• What you have to do:
Filter out every line below that lacks "wypadają", and copy the rest.

::::::::::

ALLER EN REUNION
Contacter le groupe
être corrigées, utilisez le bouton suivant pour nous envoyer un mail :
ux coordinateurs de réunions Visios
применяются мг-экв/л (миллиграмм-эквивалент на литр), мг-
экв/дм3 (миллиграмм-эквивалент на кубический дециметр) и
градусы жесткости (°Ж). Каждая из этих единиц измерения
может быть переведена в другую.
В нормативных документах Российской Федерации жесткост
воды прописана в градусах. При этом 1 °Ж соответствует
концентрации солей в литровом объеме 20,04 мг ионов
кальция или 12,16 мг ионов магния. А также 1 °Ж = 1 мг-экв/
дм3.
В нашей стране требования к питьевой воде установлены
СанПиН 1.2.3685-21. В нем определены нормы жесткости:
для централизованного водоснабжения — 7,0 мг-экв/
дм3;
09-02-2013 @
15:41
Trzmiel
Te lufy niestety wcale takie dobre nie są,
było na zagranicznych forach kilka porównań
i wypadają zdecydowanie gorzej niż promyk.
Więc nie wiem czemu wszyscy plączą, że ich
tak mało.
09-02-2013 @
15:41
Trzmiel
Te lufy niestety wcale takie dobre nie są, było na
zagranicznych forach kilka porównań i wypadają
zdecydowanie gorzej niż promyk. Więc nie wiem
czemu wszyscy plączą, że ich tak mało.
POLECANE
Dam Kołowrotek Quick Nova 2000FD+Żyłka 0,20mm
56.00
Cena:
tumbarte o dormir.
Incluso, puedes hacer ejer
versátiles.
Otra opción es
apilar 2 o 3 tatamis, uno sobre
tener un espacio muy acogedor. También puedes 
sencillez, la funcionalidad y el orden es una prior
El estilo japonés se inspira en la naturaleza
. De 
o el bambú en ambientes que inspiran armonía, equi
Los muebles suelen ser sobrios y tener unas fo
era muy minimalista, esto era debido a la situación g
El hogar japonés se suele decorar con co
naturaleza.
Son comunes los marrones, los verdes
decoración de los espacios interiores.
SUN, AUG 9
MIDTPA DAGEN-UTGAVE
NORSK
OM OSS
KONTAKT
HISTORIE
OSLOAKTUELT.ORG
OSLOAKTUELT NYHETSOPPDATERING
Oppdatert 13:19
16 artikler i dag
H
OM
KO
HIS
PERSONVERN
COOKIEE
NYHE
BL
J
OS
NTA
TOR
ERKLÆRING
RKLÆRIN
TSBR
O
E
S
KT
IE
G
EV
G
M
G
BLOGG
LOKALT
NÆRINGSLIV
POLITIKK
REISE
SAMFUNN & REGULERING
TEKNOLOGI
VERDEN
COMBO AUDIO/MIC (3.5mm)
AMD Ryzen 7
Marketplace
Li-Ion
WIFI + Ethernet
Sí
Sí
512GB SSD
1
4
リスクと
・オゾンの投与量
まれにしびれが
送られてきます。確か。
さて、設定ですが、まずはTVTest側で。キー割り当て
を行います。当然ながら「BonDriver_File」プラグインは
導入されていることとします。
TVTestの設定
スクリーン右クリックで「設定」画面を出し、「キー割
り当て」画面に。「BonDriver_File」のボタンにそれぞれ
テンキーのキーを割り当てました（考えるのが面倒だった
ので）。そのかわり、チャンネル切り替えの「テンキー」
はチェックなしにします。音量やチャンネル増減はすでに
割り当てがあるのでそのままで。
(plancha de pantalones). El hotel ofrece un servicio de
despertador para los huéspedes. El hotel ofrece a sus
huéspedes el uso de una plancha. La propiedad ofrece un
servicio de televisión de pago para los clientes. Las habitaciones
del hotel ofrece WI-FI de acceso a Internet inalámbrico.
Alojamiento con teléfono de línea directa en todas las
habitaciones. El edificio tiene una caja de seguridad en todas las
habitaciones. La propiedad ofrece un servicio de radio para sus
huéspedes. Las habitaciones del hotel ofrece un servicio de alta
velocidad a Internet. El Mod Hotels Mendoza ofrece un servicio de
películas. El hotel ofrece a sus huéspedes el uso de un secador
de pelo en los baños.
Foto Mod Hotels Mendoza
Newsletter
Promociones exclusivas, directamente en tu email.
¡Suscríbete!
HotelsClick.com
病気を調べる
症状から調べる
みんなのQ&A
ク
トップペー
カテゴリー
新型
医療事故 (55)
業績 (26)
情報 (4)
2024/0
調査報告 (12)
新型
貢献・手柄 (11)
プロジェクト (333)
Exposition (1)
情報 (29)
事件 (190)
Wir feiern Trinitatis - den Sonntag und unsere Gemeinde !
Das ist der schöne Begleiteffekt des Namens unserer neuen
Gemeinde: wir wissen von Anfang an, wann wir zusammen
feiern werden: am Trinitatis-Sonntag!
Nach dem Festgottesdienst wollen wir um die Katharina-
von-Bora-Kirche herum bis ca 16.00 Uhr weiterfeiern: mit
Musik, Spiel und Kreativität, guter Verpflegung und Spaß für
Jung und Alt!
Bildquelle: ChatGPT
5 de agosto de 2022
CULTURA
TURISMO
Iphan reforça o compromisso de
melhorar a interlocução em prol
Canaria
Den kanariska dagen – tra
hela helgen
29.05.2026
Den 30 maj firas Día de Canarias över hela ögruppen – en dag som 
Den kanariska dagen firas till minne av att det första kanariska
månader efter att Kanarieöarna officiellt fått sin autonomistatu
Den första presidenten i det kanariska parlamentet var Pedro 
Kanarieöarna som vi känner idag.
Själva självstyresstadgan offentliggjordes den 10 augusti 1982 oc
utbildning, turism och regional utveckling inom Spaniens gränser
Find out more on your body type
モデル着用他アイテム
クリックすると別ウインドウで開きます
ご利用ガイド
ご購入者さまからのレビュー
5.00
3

::::::::::

• Finished task:
i wypadają zdecydowanie gorzej niż promyk.
zagranicznych forach kilka porównań i wypadają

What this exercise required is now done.